From the Washington Post:

"Under the White House Social Security plan, workers who opt to divert some of their payroll taxes into individual accounts would ultimately earn benefits more than those under the traditional system only if the return on their investments exceed the amount their money would have accrued under the traditional system."

Here is lie number one in the State of the Union Address:

"And best of all, the money in the account is yours, and the government can never take it away."

In reality here is what you get, or don't get:

"What Bush did not detail is how contributions in the account would reduce workers' monthly Social Security checks. Under the system, described by an administration official, every dollar contributed to an account would be taken from the guaranteed Social Security benefit, with interest.

The person comes out ahead if their personal account exceeds a 3 percent real rate of return, which is the rate of return that the trust fund bonds receive," the senior administration official said. "So, basically, the net effect on an individual's benefits would be zero if his personal account earned a 3 percent real rate of return. To the extent that his personal account gets a higher rate of return, his net benefit would increase."

Here are some numbers to consider, "If a worker sets aside $1,000 a year for 40 years, and earns 4 percent annually on investments, the account would grow to $99,800 in today's dollars. All of that money would be the worker's upon retirement. But guaranteed benefits over the worker's lifetime would be reduced by approximately $78,700 -- the amount the worker would have contributed to Social Security but instead contributed to his private account, plus 3 percent interest above inflation. The remainder, $21,100, would be the increase in benefit the worker would receive over his lifetime above the level he would have received if he stayed in the traditional system"

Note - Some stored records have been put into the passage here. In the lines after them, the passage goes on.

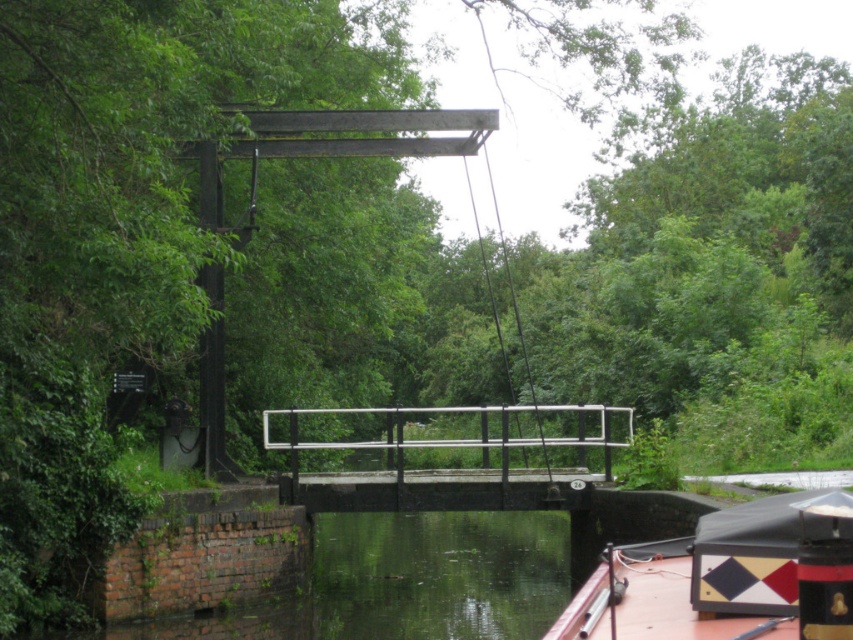
Which is in front, point (776, 524) or point (485, 429)?

Point (776, 524) is more forward.

Is red plastic boat at lower right closer to the viewer compared to white metal rail at center?

Yes, red plastic boat at lower right is in front of white metal rail at center.

Image resolution: width=853 pixels, height=640 pixels. Identify the location of red plastic boat at lower right. (700, 579).

Who is taller, green reflective water at lower center or red plastic boat at lower right?

Standing taller between the two is green reflective water at lower center.

Does green reflective water at lower center have a lesser width compared to red plastic boat at lower right?

No, green reflective water at lower center is not thinner than red plastic boat at lower right.

The width and height of the screenshot is (853, 640). What do you see at coordinates (439, 573) in the screenshot?
I see `green reflective water at lower center` at bounding box center [439, 573].

The image size is (853, 640). What are the coordinates of `green reflective water at lower center` in the screenshot? It's located at click(439, 573).

Does point (421, 570) lie in front of point (399, 408)?

No, it is not.

Is green reflective water at lower center smaller than white metal rail at center?

Yes, green reflective water at lower center is smaller than white metal rail at center.

Is point (415, 609) positioned behind point (291, 449)?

"In effect, said Democratic economist Peter R. Orszag of the Brookings Institution, the system works like a loan, in which the government grants workers 4 percentage points of their payroll tax to invest in stocks and bonds. The loan would have to be paid back with interest out of workers' monthly Social Security checks."

So let's recap. In the State of the Union Bush said this, "And best of all, the money in the account is yours, and the government can never take it away." When in reality if you retire with nearly $100,000 in your private account, after the government takes it's cut you really only get $21,100.

I'm sure this won't be the only time Bush lies to you about Social Security.

1 Comments:

At 2/07/2005 04:40:00 AM, Blogger Ben Hanten said...

The 3% referenced has been upgraded to 5% by the Wall Street Journal. Pretty hard to accomplish with bonds and stocks like Bush has said he'll use. This thing should be DOA.